_Passage to read:_
╭──

Before going on to the aforementioned subjects, a few words about Brazil and its legislative and legal systems are necessary. Brazil is a country of continental proportions, composed of 27 states and more than five thousand municipalities, or cities, as in Brazil no distinction is made between town and city. As a federative system, each state and municipality has its own legislative chamber. While states and cities follow a unicameral system, the Federation itself has a bicameral system, with the National Congress divided into a Chamber of Deputies and the Federal Senate. These legislatures generate a great number of laws, or normative acts. The abundance of normative acts is very significant, considering that, in contrast with Common Law systems, Brazil’s legal system, based on the Civil Law, is characterized by the predominance of normative acts.

According to Edilenice Passos, “the proliferation of normative acts, of higher or lower hierarchy, eventually causes total chaos, for this big mass of juridical documents hampers the work of lawyers, of researchers, and of the very citizens, who are ruled by Brazilian laws.” Edilenice Passos also cites Arnoldo Wald, who, in 1969, was already alerting Brazilians that “the true legislative labyrinth created as a result of an inflation of statutes passed in recent years has turned the ruling Brazilian law into a patchwork, in which the mere legislative updating becomes a daily torture for a lawyer and a judge who are searching for the rules applicable to a specific subject, from among acts, supplementary acts, institutional acts, decree-laws, and other normative acts.”

Almost all Brazilian legal and legislative information is available through the Internet. However, this information is distributed among several thousand sites, each containing documents produced by a specific government institution. Thus, the relationships between acts of different institutions is not available explicitly, making it very hard to understand this “legal patchwork.”

Nowadays, much time is lost looking for this information, filtering the results of search engines. As Roy Tennant says, “Librarians like to search; everyone else likes to find,” and further adds: “People generally want to find everything they can on a topic, ranked by relevance and displayed in ways that make it easy to narrow in on their goal.”

Born to address these issues, LexML Brazil is an information network that aims to organize Brazil’s legislative and legal information. The project is an initiative of the “Comunidade TI Controle” (IT Control Community) and is being implemented by the Brazilian Federal Senate, through PRODASEN (the Senate’s special secretariat for information systems) and Interlegis (a virtual community of Brazilian legislatures).

LexML Brazil’s first product is the Legislative and Legal Information Portal, which opened on June 30, 2009, indexing 1.28 million documents. In September 2010, its index ranged through more than 1.5 million documents. By indexing the metadata collected from several institutions using the OAI-PMH protocol, the portal unifies access to a variety of legislative and legal information sources, which is a step toward the goal of guaranteeing Brazilians’ constitutional right of access to information.

LexML Portal

The LexML Portal home page layout is very simple and is similar to Google‘s main page. At this screen, it is possible to restrict the search to Legislation, Jurisprudence, or Bills.

The search results page allows the user to refine the search by using filters, according to his or her information requirements. Five filters are available: location, issuing authority, document type, date, and acronyms.

╰──

_Data block:_
╭──

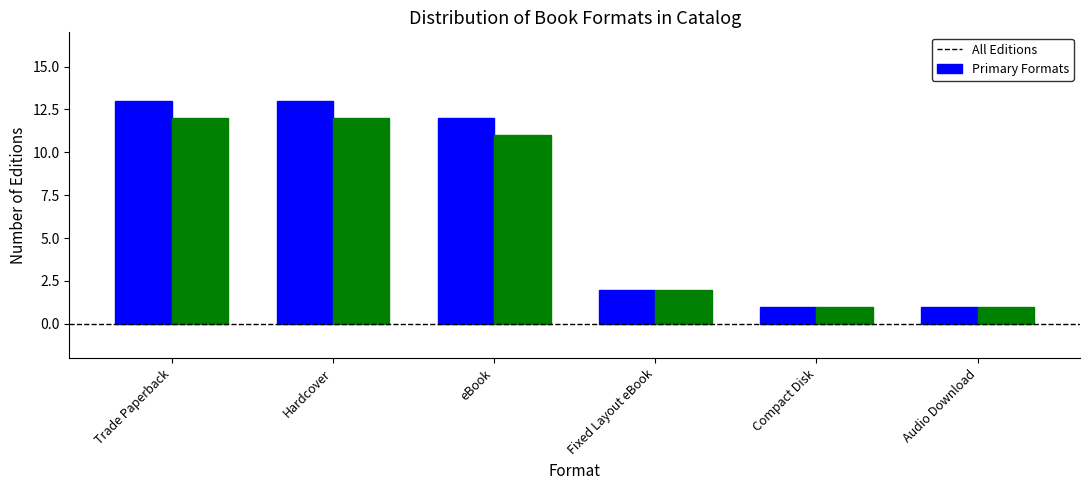

Is the value of Primary Formats at Compact Disk greater than the value of All Editions at eBook?

No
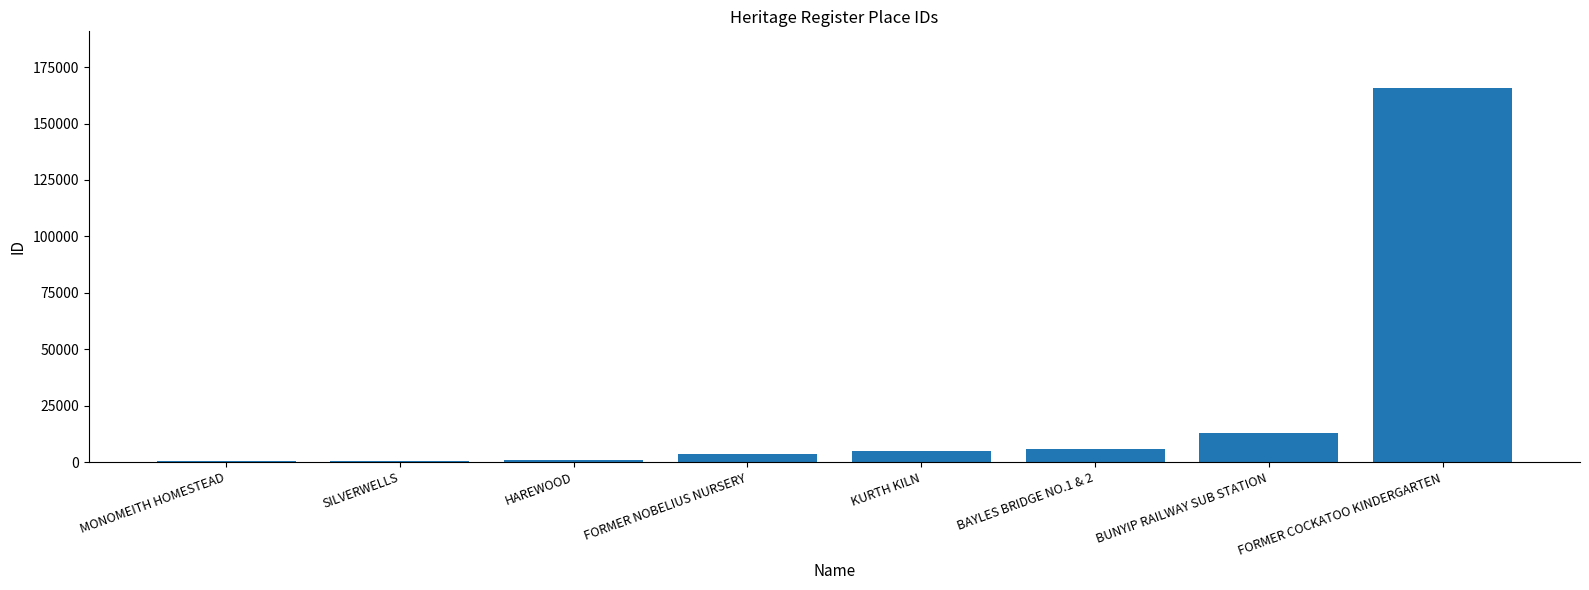

At which label is the value closest to 83141?

BUNYIP RAILWAY SUB STATION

╰──

_What you should do:_
According to the text about Brazil's legal information and the LexML Portal, how many documents did the portal index when it opened on June 30, 2009?

_Output below:_
1.28 million documents.